Karena mas Marwan sering ke Proyek jadi mba Ros ditemani sama adiknya yang SMP namanya Ferry, Ferry sama seperti mba Ros cepat akrab dengan orang baru.
Walau mereka orang sunda tapi aku dengar di rumah sehari-hari bicara bahasa jawa ngoko, mungkin karena di Kabawetan mereka banyak bergaul dengan orang jawa.
Mba Ros menerangkan kalau tiap bulan dia dan adiknya Mis memberi uang untuk bayar air ke om Rp 25.000,- jadi nanti aku membayarnya Mis Rp 12.500,- dan adiknya Mis Rp 12.500,- jadi kita harus hemat air kalau mandi cukup satu ember dan kata mba Ros selain air dari om paling kalau ada hujan kesempatan untuk menuhi bak mandi, intinya air yang dari rumah om utama untuk masak.

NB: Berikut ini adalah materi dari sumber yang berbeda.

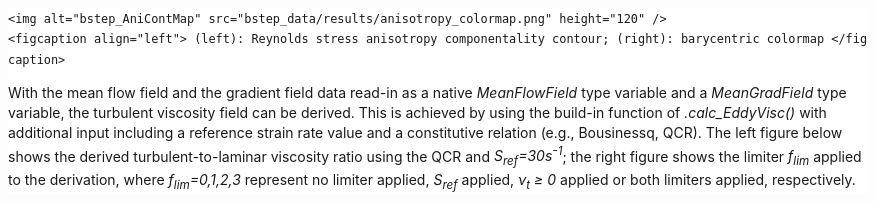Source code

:     <img alt="bstep_AniContMap" src="bstep_data/results/anisotropy_colormap.png" height="120" />
    <figcaption align="left"> (left): Reynolds stress anisotropy componentality contour; (right): barycentric colormap </figcaption>
</p>
</figure>

With the mean flow field and the gradient field data read-in as a native *MeanFlowField* type variable and a *MeanGradField* type variable, the turbulent viscosity field can be derived. This is achieved by using the build-in function of *.calc_EddyVisc()* with additional input including a reference strain rate value and a constitutive relation (e.g., Bousinessq, QCR). The left figure below shows the derived turbulent-to-laminar viscosity ratio using the QCR and *S<sub>ref</sub>=30s<sup>-1</sup>*; the right figure shows the limiter *f<sub>lim</sub>* applied to the derivation, where *f<sub>lim</sub>=0,1,2,3* represent no limiter applied, *S<sub>ref</sub>* applied, *ν<sub>t</sub> ≥ 0* applied or both limiters applied, respectively.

Bengkulu benar-benar susah air, kalau di Curup air berlimpah dan kita mandi bisa sepuasnya, tapi disini kita harus super hemat.

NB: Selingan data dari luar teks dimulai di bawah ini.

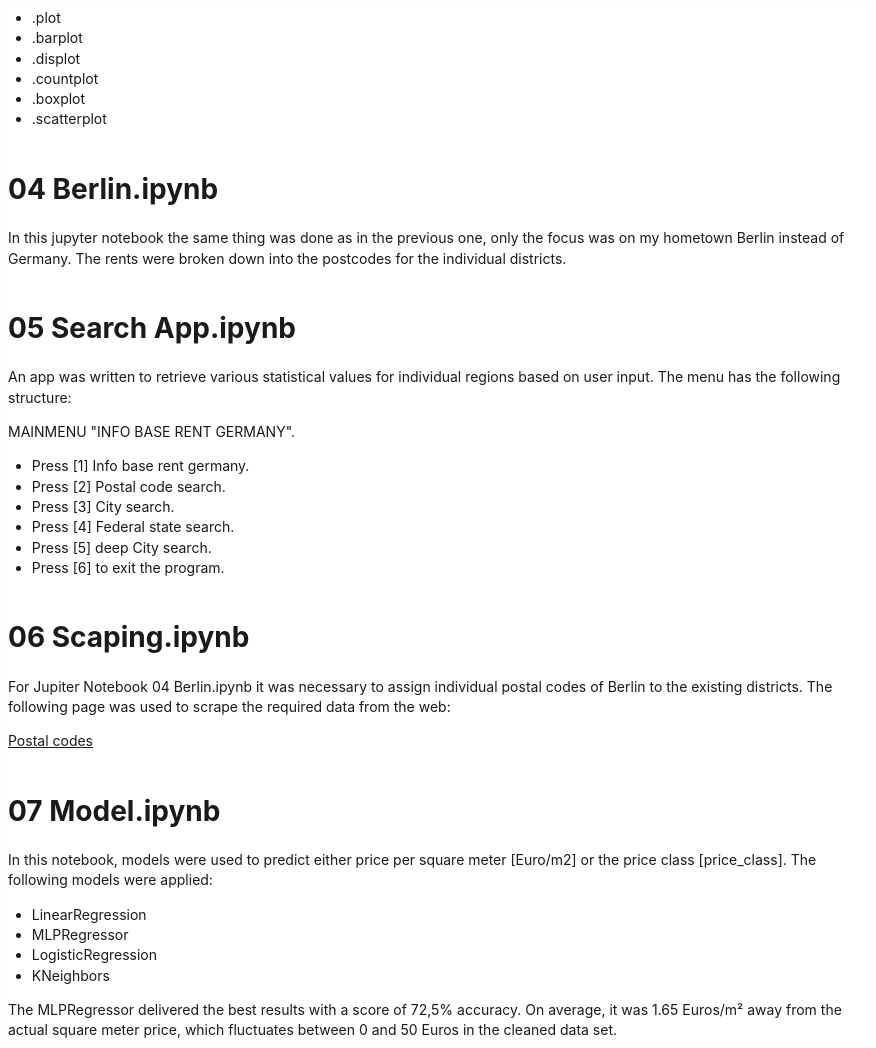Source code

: - .plot
- .barplot
- .displot
- .countplot
- .boxplot
- .scatterplot

# 04 Berlin.ipynb

In this jupyter notebook the same thing was done as in the previous one, only the focus was on my hometown Berlin instead of Germany.
The rents were broken down into the postcodes for the individual districts.

# 05 Search App.ipynb

An app was written to retrieve various statistical values for individual regions based on user input. 
The menu has the following structure:

MAINMENU "INFO BASE RENT GERMANY".
- Press [1] Info base rent germany.
- Press [2] Postal code search.
- Press [3] City search.
- Press [4] Federal state search.
- Press [5] deep City search.
- Press [6] to exit the program.


# 06 Scaping.ipynb

For Jupiter Notebook 04 Berlin.ipynb it was necessary to assign individual postal codes of Berlin to the existing districts. 
The following page was used to scrape the required data from the web:

[Postal codes](https://www.dastelefonbuch.de/Postleitzahlen/Berlin)

# 07 Model.ipynb

In this notebook, models were used to predict either price per square meter [Euro/m2] or the price class [price_class].
The following models were applied:

- LinearRegression
- MLPRegressor
- LogisticRegression
- KNeighbors

The MLPRegressor delivered the best results with a score of 72,5% accuracy.
On average, it was 1.65 Euros/m² away from the actual square meter price, which fluctuates between 0 and 50 Euros in the cleaned data set.
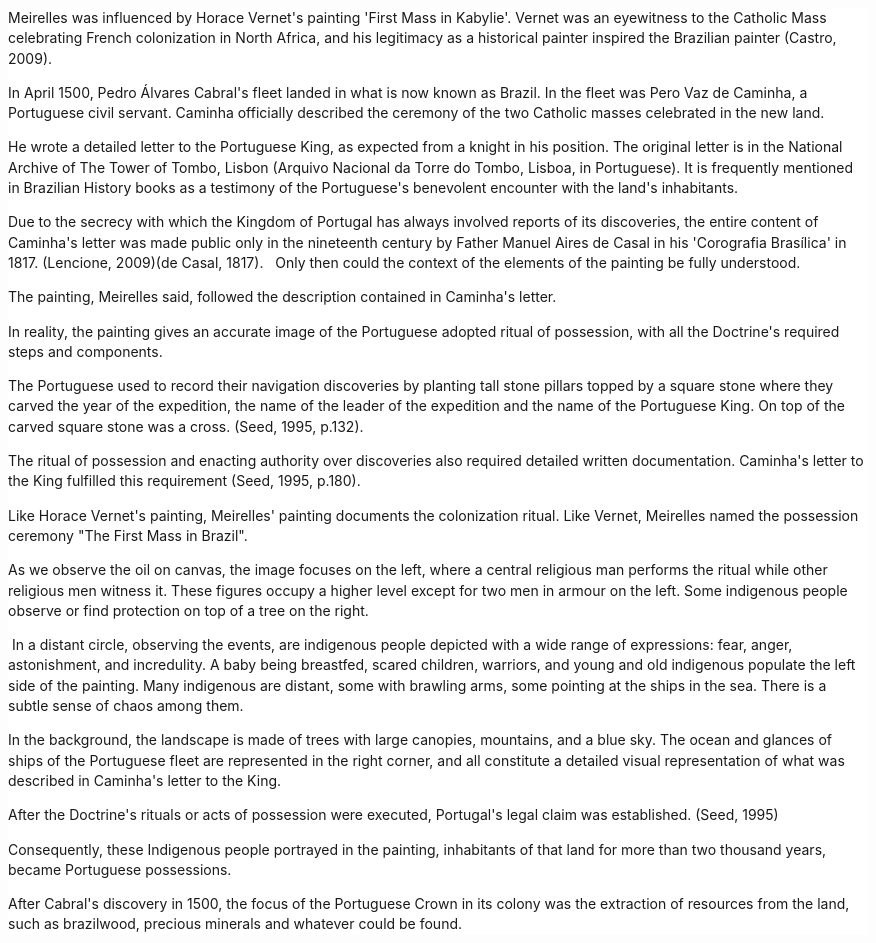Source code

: Meirelles was influenced by Horace Vernet's painting 'First Mass in Kabylie'. Vernet was an eyewitness to the Catholic Mass celebrating French colonization in North Africa, and his legitimacy as a historical painter inspired the Brazilian painter (Castro, 2009).

In April 1500, Pedro Álvares Cabral's fleet landed in what is now known as Brazil. In the fleet was Pero Vaz de Caminha, a Portuguese civil servant. Caminha officially described the ceremony of the two Catholic masses celebrated in the new land.

He wrote a detailed letter to the Portuguese King, as expected from a knight in his position. The original letter is in the National Archive of The Tower of Tombo, Lisbon (Arquivo Nacional da Torre do Tombo, Lisboa, in Portuguese). It is frequently mentioned in Brazilian History books as a testimony of the Portuguese's benevolent encounter with the land's inhabitants.

Due to the secrecy with which the Kingdom of Portugal has always involved reports of its discoveries, the entire content of Caminha's letter was made public only in the nineteenth century by Father Manuel Aires de Casal in his 'Corografia Brasílica' in 1817. (Lencione, 2009)(de Casal, 1817).   Only then could the context of the elements of the painting be fully understood.

The painting, Meirelles said, followed the description contained in Caminha's letter.

In reality, the painting gives an accurate image of the Portuguese adopted ritual of possession, with all the Doctrine's required steps and components.

The Portuguese used to record their navigation discoveries by planting tall stone pillars topped by a square stone where they carved the year of the expedition, the name of the leader of the expedition and the name of the Portuguese King. On top of the carved square stone was a cross. (Seed, 1995, p.132).

The ritual of possession and enacting authority over discoveries also required detailed written documentation. Caminha's letter to the King fulfilled this requirement (Seed, 1995, p.180).

Like Horace Vernet's painting, Meirelles' painting documents the colonization ritual. Like Vernet, Meirelles named the possession ceremony "The First Mass in Brazil". 

As we observe the oil on canvas, the image focuses on the left, where a central religious man performs the ritual while other religious men witness it. These figures occupy a higher level except for two men in armour on the left. Some indigenous people observe or find protection on top of a tree on the right.

 In a distant circle, observing the events, are indigenous people depicted with a wide range of expressions: fear, anger, astonishment, and incredulity. A baby being breastfed, scared children, warriors, and young and old indigenous populate the left side of the painting. Many indigenous are distant, some with brawling arms, some pointing at the ships in the sea. There is a subtle sense of chaos among them.

In the background, the landscape is made of trees with large canopies, mountains, and a blue sky. The ocean and glances of ships of the Portuguese fleet are represented in the right corner, and all constitute a detailed visual representation of what was described in Caminha's letter to the King.

After the Doctrine's rituals or acts of possession were executed, Portugal's legal claim was established. (Seed, 1995)

Consequently, these Indigenous people portrayed in the painting, inhabitants of that land for more than two thousand years, became Portuguese possessions.

After Cabral's discovery in 1500, the focus of the Portuguese Crown in its colony was the extraction of resources from the land, such as brazilwood, precious minerals and whatever could be found.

Aku mulai tidur di rumah Bedeng, satu kamar dengan adiknya Mis dan aku terus terang tidak cocok dengan teman kamarku tapi beda dengan mba Ros, aku cepat akrab dan aku sering nonton TV di rumah mba Ros.

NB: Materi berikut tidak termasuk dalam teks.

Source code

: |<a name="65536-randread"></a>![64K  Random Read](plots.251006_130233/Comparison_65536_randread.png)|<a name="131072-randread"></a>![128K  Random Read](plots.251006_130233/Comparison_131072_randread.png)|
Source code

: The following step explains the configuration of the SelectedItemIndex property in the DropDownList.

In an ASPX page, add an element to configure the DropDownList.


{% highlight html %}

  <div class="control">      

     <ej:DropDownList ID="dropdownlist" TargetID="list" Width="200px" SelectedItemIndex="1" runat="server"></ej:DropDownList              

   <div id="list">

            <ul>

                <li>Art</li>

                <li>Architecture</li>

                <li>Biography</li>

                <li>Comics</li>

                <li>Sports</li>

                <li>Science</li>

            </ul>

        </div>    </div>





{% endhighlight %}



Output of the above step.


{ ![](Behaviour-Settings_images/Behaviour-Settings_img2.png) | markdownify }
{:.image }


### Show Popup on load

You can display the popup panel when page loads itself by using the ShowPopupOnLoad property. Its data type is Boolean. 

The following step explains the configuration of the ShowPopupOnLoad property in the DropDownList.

Mba Ros enak diajak ngobrol ada saja yang kita bicarakan, pada dasarnya aku bukan orang yang banyak bicara, tapi kalau ketemu sama orang yang banyak bicara dan akrab aku bisa juga banyak bicara.
Seperti biasa aku masak sendiri begitu juga adiknya Mis, kadang mba Ros menawarkan lauk yang dimasak . Aku selalu bangun pagi waktu subuh dan suara azan jelas terdengar dari rumah Bedeng karena Masjid tidak jauh dengan rumah dan dekat rumah Bedeng ada juga Sekolah Taman Kanak-Kanak Swasta.
Di depan tempatku , disebelah rumah kosong yang tinggal sepasang suami istri orang Padang yang punya anak sati sekitar umur 4 tahun kalau dilihat pekerjaan istrinya guru SD tapi kalau yang suami aku tidak tahu. Kata mba Ros sebenarnya mereka tidak berhak tinggal di rumah Bedeng Dena tapi karena mereka satu Kampung dengan pak Datuk maka mereka diizinkan tinggal disana. Mba Ros dan yang lainnya tidak cocok dengannya sehingga tidak pernah bertegur sapa.